Former supervisor at NASA's Jet Propulsion Laboratory

Macie "Bobby" Roberts is a former supervisor at NASA's Jet Propulsion Laboratory (JPL). She was the supervisor for a group of women nicknamed "computers" during the 1960s. Roberts paved the way for the next generation of female supervisors and computers. The team that she led had their hands on almost every project at NASA before the development of physical computers.

== Early working life ==
Prior to working at JPL, Roberts worked as an auditor for the Internal Revenue Service (IRS).

== Career ==
As JPL expanded from rocket technology to missile technology the lab's director, Frank Malina promoted long time computer Macie Roberts to supervisor of the expanding division of female computers. Macie "Bobby" Roberts was the original supervisor of the human computers at NASA, later dubbed the rocket women. She believed that it would be too difficult to work with men, so she created a culture of all women that spanned much longer than her time at JPL. Roberts's job was not limited to just calculations, she hired and trained the new employees for over thirty years after being promoted. Her successor, Helen Ling, continued on the tradition of only hiring women. The women on Robert's team performed trajectory calculations for all space flights before the advent of the desktop computer.
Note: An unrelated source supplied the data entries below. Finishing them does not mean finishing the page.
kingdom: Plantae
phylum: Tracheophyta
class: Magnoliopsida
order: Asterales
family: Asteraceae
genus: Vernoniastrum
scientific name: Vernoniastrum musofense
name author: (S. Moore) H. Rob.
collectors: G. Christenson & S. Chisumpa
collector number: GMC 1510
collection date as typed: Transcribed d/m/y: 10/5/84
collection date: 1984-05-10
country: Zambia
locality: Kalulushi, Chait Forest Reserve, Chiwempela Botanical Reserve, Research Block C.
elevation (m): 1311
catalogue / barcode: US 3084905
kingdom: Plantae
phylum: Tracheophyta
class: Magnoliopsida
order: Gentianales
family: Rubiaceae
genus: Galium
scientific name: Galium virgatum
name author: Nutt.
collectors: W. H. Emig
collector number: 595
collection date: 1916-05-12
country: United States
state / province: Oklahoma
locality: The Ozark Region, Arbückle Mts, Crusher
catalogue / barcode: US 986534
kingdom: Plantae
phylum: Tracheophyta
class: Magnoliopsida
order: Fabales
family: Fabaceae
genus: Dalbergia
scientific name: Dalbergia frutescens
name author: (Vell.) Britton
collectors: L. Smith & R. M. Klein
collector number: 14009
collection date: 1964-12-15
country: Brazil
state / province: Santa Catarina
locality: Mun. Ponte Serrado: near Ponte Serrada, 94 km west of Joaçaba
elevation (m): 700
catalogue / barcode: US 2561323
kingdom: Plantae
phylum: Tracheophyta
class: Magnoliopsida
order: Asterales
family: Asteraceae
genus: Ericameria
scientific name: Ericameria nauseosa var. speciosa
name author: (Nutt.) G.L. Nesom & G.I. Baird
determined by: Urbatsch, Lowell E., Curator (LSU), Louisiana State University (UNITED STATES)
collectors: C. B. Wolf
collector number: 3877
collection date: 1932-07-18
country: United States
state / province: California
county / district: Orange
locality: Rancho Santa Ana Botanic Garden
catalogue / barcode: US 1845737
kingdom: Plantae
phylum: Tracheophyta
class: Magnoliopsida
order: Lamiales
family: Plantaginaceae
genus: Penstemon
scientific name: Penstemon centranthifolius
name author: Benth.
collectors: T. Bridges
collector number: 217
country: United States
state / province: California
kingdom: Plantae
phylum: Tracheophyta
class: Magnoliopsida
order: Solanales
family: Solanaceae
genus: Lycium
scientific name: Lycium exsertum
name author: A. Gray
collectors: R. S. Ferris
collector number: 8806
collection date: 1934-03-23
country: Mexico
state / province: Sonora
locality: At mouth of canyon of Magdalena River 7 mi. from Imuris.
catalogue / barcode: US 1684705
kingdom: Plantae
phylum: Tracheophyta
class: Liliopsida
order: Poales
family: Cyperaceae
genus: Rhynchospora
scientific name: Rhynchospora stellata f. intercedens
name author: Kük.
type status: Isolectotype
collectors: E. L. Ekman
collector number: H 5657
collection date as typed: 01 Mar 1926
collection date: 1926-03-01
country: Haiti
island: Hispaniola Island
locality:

One of the techniques that Roberts employed to find women for the job was to list the job as "not requiring a degree." This was code meant for women to know that the job was open to all women.

== Legacy ==
Her legacy was continued on by the supervisors that followed her. Many women that were just as smart as male engineers could not find work, but they were hired on to be rocket women at JPL. These women formed a sisterhood that has lived on throughout the lifetime of NASA.

== Famous quotes ==
"You have to look like a girl, act like a lady, think like a man, and work like a dog."